Die Denkfabrik Agenda Austria hat errechnet, wie sich ein zweiter Lockdown auf die heimische Wirtschaft auswirken würde. Schon ohne einen zweiten Lockdown werde die Wirtschaftsleistung heuer um knapp sieben Prozent zurückgehen. Sollten aber ähnliche Maßnahmen ergriffen werden wie im März, würde der Wirtschaftseinbruch noch einmal um 40 Prozent höher ausfallen, so der Ökonom Hanno Lorenz von der Agenda Austria. „Die Folgen eines zweiten Lockdowns wären für die Wirtschaft dramatisch.“
Die Wirtschaft schrumpft
Ökonomen sind sich einig: Ein erneutes flächendeckendes Schließen der Geschäfte, Schulen und Kindergärten würde der Wirtschaft einen Dolchstoß verpassen. „Ein neuerlicher Lockdown wäre fatal für die Wirtschaft“, warnte Martin Kocher, Chef des Instituts für Höhere Studien (IHS), vor zwei Wochen bei der Präsentation der Herbstprognose. Auch Christoph Badelt, Chef des Wirtschaftsforschungsinstituts (Wifo), appellierte an die Bevölkerung, sich so zu verhalten, dass die Infektionen zurückgehen. Doch der Appell hat nicht gefruchtet – die Zahlen steigen. Für heuer rechnen die Institute mit einem Schrumpfen der österreichischen Wirtschaftsleistung von 6,7 (IHS) beziehungsweise 6,8 Prozent (Wifo).
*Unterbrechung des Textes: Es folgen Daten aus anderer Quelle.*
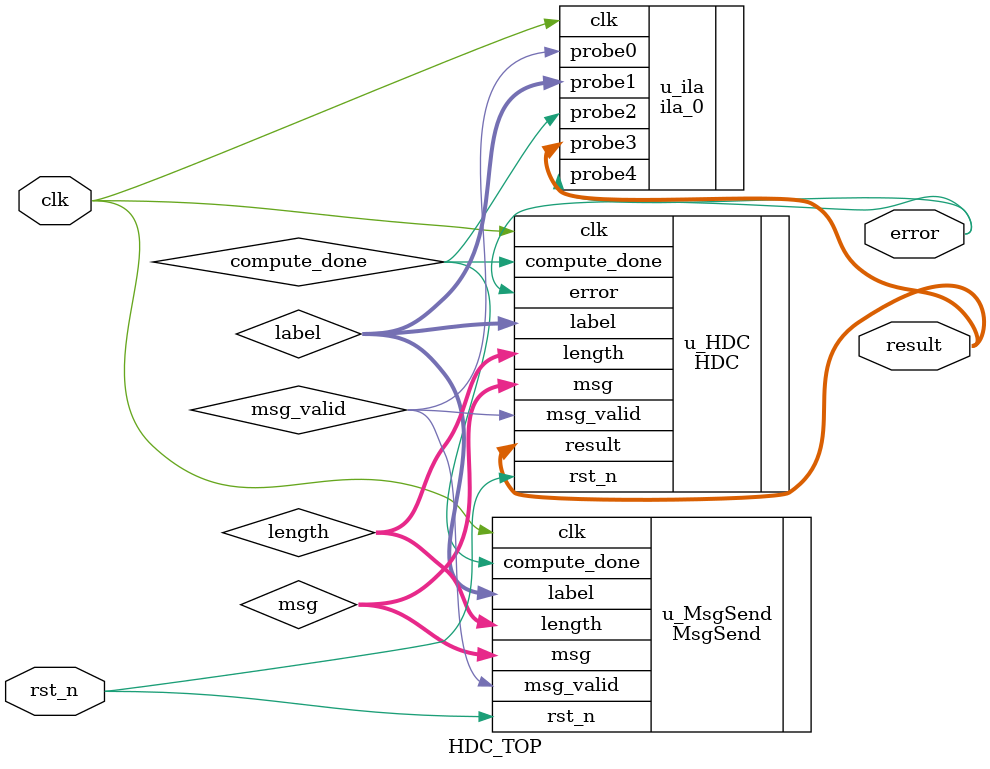
<source format=v>
module HDC_TOP (clk,rst_n,result,error
);

parameter MAX_LENGTH = 200;

input clk;
input rst_n;
//wire clk_2;

output wire signed [1:0] result;
 output error;


    wire [MAX_LENGTH*8-1:0] msg;
  wire  msg_valid;
    wire [7:0] length;
 wire [1:0] label;
 wire compute_done;


//div_clk u_div_clk(
//.clk(clk),
//.rst_n(rst_n),
//.out(clk_2)
//);


MsgSend u_MsgSend (
    .clk                     ( clk                              ),
    .rst_n                   ( rst_n                            ),
    .compute_done            ( compute_done                     ),
    .msg                     ( msg           [MAX_LENGTH*8-1:0] ),

    .msg_valid               ( msg_valid                        ),
    .length                  ( length        [7:0]              ),
    .label                   ( label         [1:0]              )
);


HDC u_HDC (
    .msg                     ( msg           [MAX_LENGTH*8-1:0] ),
    .msg_valid               ( msg_valid                        ),
    .length                  ( length        [7:0]              ),
    .label                   ( label         [1:0]              ),
    .clk                     ( clk                              ),
    .rst_n                   ( rst_n                            ),

    .result                  ( result        [1:0]              ),
    .compute_done            ( compute_done                     ),
    .error                   ( error                            )
);


ila_0 u_ila (
    .clk (clk),
    .probe0(msg_valid),
   .probe1(label),
   .probe2(compute_done),
    .probe3(result),
    .probe4(error)
);
    
endmodule

</source>
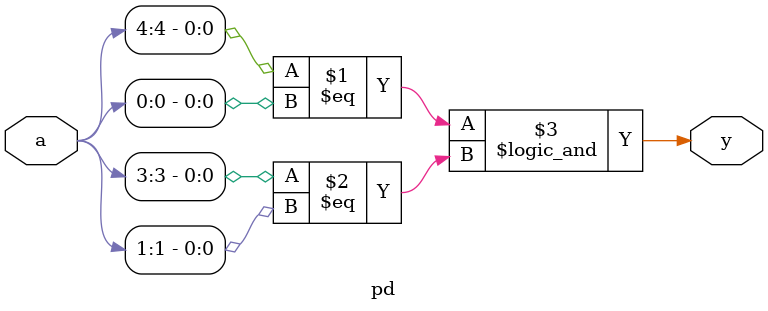
<source format=v>
module pd (a,y);
  input [4:0]a;
  output y;
  assign y=(a[4]==a[0] && a[3]==a[1]);
endmodule
//y=1 --- palindrom
//y=0 --- not a palindrom

</source>
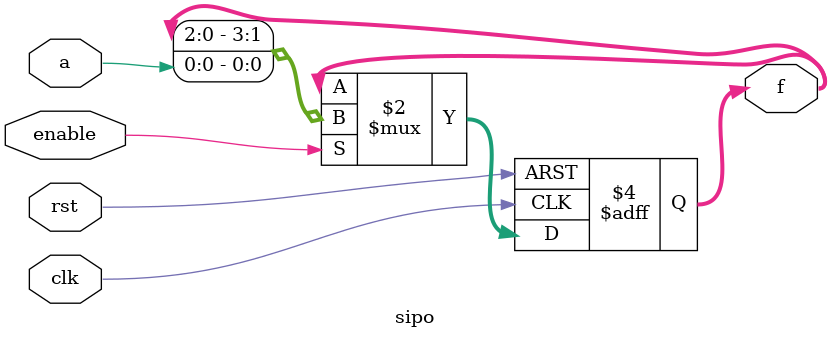
<source format=v>

module sipo #(parameter N = 4)(
input clk, rst, enable, a,
output reg [N-1:0]f);

	always @(posedge clk or posedge rst) begin
		if(rst)
			f <= 0;
		else if(enable)
			f <= {f[N-2:0],a};  
	end
endmodule	

</source>
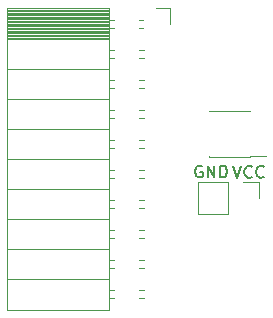
<source format=gbr>
G04 #@! TF.GenerationSoftware,KiCad,Pcbnew,5.1.5-1.fc31*
G04 #@! TF.CreationDate,2020-02-22T14:05:57+00:00*
G04 #@! TF.ProjectId,programmer-adapter,70726f67-7261-46d6-9d65-722d61646170,1.0.1*
G04 #@! TF.SameCoordinates,Original*
G04 #@! TF.FileFunction,Legend,Top*
G04 #@! TF.FilePolarity,Positive*
%FSLAX46Y46*%
G04 Gerber Fmt 4.6, Leading zero omitted, Abs format (unit mm)*
G04 Created by KiCad (PCBNEW 5.1.5-1.fc31) date 2020-02-22 14:05:57*
%MOMM*%
%LPD*%
G04 APERTURE LIST*
%ADD10C,0.150000*%
%ADD11C,0.120000*%
G04 APERTURE END LIST*
D10*
X145848095Y-98800000D02*
X145752857Y-98752380D01*
X145610000Y-98752380D01*
X145467142Y-98800000D01*
X145371904Y-98895238D01*
X145324285Y-98990476D01*
X145276666Y-99180952D01*
X145276666Y-99323809D01*
X145324285Y-99514285D01*
X145371904Y-99609523D01*
X145467142Y-99704761D01*
X145610000Y-99752380D01*
X145705238Y-99752380D01*
X145848095Y-99704761D01*
X145895714Y-99657142D01*
X145895714Y-99323809D01*
X145705238Y-99323809D01*
X146324285Y-99752380D02*
X146324285Y-98752380D01*
X146895714Y-99752380D01*
X146895714Y-98752380D01*
X147371904Y-99752380D02*
X147371904Y-98752380D01*
X147610000Y-98752380D01*
X147752857Y-98800000D01*
X147848095Y-98895238D01*
X147895714Y-98990476D01*
X147943333Y-99180952D01*
X147943333Y-99323809D01*
X147895714Y-99514285D01*
X147848095Y-99609523D01*
X147752857Y-99704761D01*
X147610000Y-99752380D01*
X147371904Y-99752380D01*
X148486666Y-98782380D02*
X148820000Y-99782380D01*
X149153333Y-98782380D01*
X150058095Y-99687142D02*
X150010476Y-99734761D01*
X149867619Y-99782380D01*
X149772380Y-99782380D01*
X149629523Y-99734761D01*
X149534285Y-99639523D01*
X149486666Y-99544285D01*
X149439047Y-99353809D01*
X149439047Y-99210952D01*
X149486666Y-99020476D01*
X149534285Y-98925238D01*
X149629523Y-98830000D01*
X149772380Y-98782380D01*
X149867619Y-98782380D01*
X150010476Y-98830000D01*
X150058095Y-98877619D01*
X151058095Y-99687142D02*
X151010476Y-99734761D01*
X150867619Y-99782380D01*
X150772380Y-99782380D01*
X150629523Y-99734761D01*
X150534285Y-99639523D01*
X150486666Y-99544285D01*
X150439047Y-99353809D01*
X150439047Y-99210952D01*
X150486666Y-99020476D01*
X150534285Y-98925238D01*
X150629523Y-98830000D01*
X150772380Y-98782380D01*
X150867619Y-98782380D01*
X151010476Y-98830000D01*
X151058095Y-98877619D01*
D11*
X141980000Y-85440000D02*
X143090000Y-85440000D01*
X143090000Y-85440000D02*
X143090000Y-86770000D01*
X129350000Y-85440000D02*
X129350000Y-110960000D01*
X129350000Y-110960000D02*
X137980000Y-110960000D01*
X137980000Y-85440000D02*
X137980000Y-110960000D01*
X129350000Y-85440000D02*
X137980000Y-85440000D01*
X129350000Y-108360000D02*
X137980000Y-108360000D01*
X129350000Y-105820000D02*
X137980000Y-105820000D01*
X129350000Y-103280000D02*
X137980000Y-103280000D01*
X129350000Y-100740000D02*
X137980000Y-100740000D01*
X129350000Y-98200000D02*
X137980000Y-98200000D01*
X129350000Y-95660000D02*
X137980000Y-95660000D01*
X129350000Y-93120000D02*
X137980000Y-93120000D01*
X129350000Y-90580000D02*
X137980000Y-90580000D01*
X129350000Y-88040000D02*
X137980000Y-88040000D01*
X140490000Y-109990000D02*
X140930000Y-109990000D01*
X137980000Y-109990000D02*
X138390000Y-109990000D01*
X140490000Y-109270000D02*
X140930000Y-109270000D01*
X137980000Y-109270000D02*
X138390000Y-109270000D01*
X140490000Y-107450000D02*
X140930000Y-107450000D01*
X137980000Y-107450000D02*
X138390000Y-107450000D01*
X140490000Y-106730000D02*
X140930000Y-106730000D01*
X137980000Y-106730000D02*
X138390000Y-106730000D01*
X140490000Y-104910000D02*
X140930000Y-104910000D01*
X137980000Y-104910000D02*
X138390000Y-104910000D01*
X140490000Y-104190000D02*
X140930000Y-104190000D01*
X137980000Y-104190000D02*
X138390000Y-104190000D01*
X140490000Y-102370000D02*
X140930000Y-102370000D01*
X137980000Y-102370000D02*
X138390000Y-102370000D01*
X140490000Y-101650000D02*
X140930000Y-101650000D01*
X137980000Y-101650000D02*
X138390000Y-101650000D01*
X140490000Y-99830000D02*
X140930000Y-99830000D01*
X137980000Y-99830000D02*
X138390000Y-99830000D01*
X140490000Y-99110000D02*
X140930000Y-99110000D01*
X137980000Y-99110000D02*
X138390000Y-99110000D01*
X140490000Y-97290000D02*
X140930000Y-97290000D01*
X137980000Y-97290000D02*
X138390000Y-97290000D01*
X140490000Y-96570000D02*
X140930000Y-96570000D01*
X137980000Y-96570000D02*
X138390000Y-96570000D01*
X140490000Y-94750000D02*
X140930000Y-94750000D01*
X137980000Y-94750000D02*
X138390000Y-94750000D01*
X140490000Y-94030000D02*
X140930000Y-94030000D01*
X137980000Y-94030000D02*
X138390000Y-94030000D01*
X140490000Y-92210000D02*
X140930000Y-92210000D01*
X137980000Y-92210000D02*
X138390000Y-92210000D01*
X140490000Y-91490000D02*
X140930000Y-91490000D01*
X137980000Y-91490000D02*
X138390000Y-91490000D01*
X140490000Y-89670000D02*
X140930000Y-89670000D01*
X137980000Y-89670000D02*
X138390000Y-89670000D01*
X140490000Y-88950000D02*
X140930000Y-88950000D01*
X137980000Y-88950000D02*
X138390000Y-88950000D01*
X140490000Y-87130000D02*
X140870000Y-87130000D01*
X137980000Y-87130000D02*
X138390000Y-87130000D01*
X140490000Y-86410000D02*
X140870000Y-86410000D01*
X137980000Y-86410000D02*
X138390000Y-86410000D01*
X129350000Y-87921900D02*
X137980000Y-87921900D01*
X129350000Y-87803805D02*
X137980000Y-87803805D01*
X129350000Y-87685710D02*
X137980000Y-87685710D01*
X129350000Y-87567615D02*
X137980000Y-87567615D01*
X129350000Y-87449520D02*
X137980000Y-87449520D01*
X129350000Y-87331425D02*
X137980000Y-87331425D01*
X129350000Y-87213330D02*
X137980000Y-87213330D01*
X129350000Y-87095235D02*
X137980000Y-87095235D01*
X129350000Y-86977140D02*
X137980000Y-86977140D01*
X129350000Y-86859045D02*
X137980000Y-86859045D01*
X129350000Y-86740950D02*
X137980000Y-86740950D01*
X129350000Y-86622855D02*
X137980000Y-86622855D01*
X129350000Y-86504760D02*
X137980000Y-86504760D01*
X129350000Y-86386665D02*
X137980000Y-86386665D01*
X129350000Y-86268570D02*
X137980000Y-86268570D01*
X129350000Y-86150475D02*
X137980000Y-86150475D01*
X129350000Y-86032380D02*
X137980000Y-86032380D01*
X129350000Y-85914285D02*
X137980000Y-85914285D01*
X129350000Y-85796190D02*
X137980000Y-85796190D01*
X129350000Y-85678095D02*
X137980000Y-85678095D01*
X129350000Y-85560000D02*
X137980000Y-85560000D01*
X146415000Y-94160000D02*
X146415000Y-94095000D01*
X149945000Y-94160000D02*
X149945000Y-94095000D01*
X146415000Y-98025000D02*
X146415000Y-97960000D01*
X149945000Y-98025000D02*
X149945000Y-97960000D01*
X151270000Y-97960000D02*
X149945000Y-97960000D01*
X149945000Y-94095000D02*
X146415000Y-94095000D01*
X149945000Y-98025000D02*
X146415000Y-98025000D01*
X150670000Y-100160000D02*
X150670000Y-101490000D01*
X149340000Y-100160000D02*
X150670000Y-100160000D01*
X148070000Y-100160000D02*
X148070000Y-102820000D01*
X148070000Y-102820000D02*
X145470000Y-102820000D01*
X148070000Y-100160000D02*
X145470000Y-100160000D01*
X145470000Y-100160000D02*
X145470000Y-102820000D01*
M02*

</source>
Viele Experten befürchten, dass wegen der umfassenden Staatshilfen eine Strukturbereinigung in der Wirtschaft hintangehalten wird. Viele Firmen haben die Möglichkeit genutzt, Steuern, Sozialabgaben und Kreditraten zu stunden. Nun geht die Befürchtung um, dass eine Pleitewelle losgetreten wird, sobald diese fällig werden. Außerdem verführten Instrumente wie die Kurzarbeit oder der Fixkostenzuschuss Firmen auf Dauer dazu, Aufträge abzulehnen, obwohl sie schon wieder eine viel bessere Auslastung haben könnten, lautet ein Kritikpunkt.
Bis Ende Jänner gelten bedingt durch Corona Ausnahmebestimmungen für Insolvenzen. Unternehmen, die sich zwischen vergangenem März und Ende Jänner 2021 überschuldet haben, sind derzeit nicht verpflichtet, einen Antrag auf Eröffnung des Insolvenzverfahrens zu stellen.
Steter Zuwachs bei Pleiten
Derzeit sind die Insolvenzen in Österreich trotz Krise rückläufig. Wolfgang Pfabigan, Chef des Insolvenzentgeltfonds, rechnet damit, dass die Pleiten bis zum zweiten Quartal 2021 ansteigen, wie er vorige Woche auf einer Pressekonferenz sagte. Er gehe aber nicht von einem abrupten Anstieg aus, sondern eher von einem steten Ansteigen in kleineren Wellen.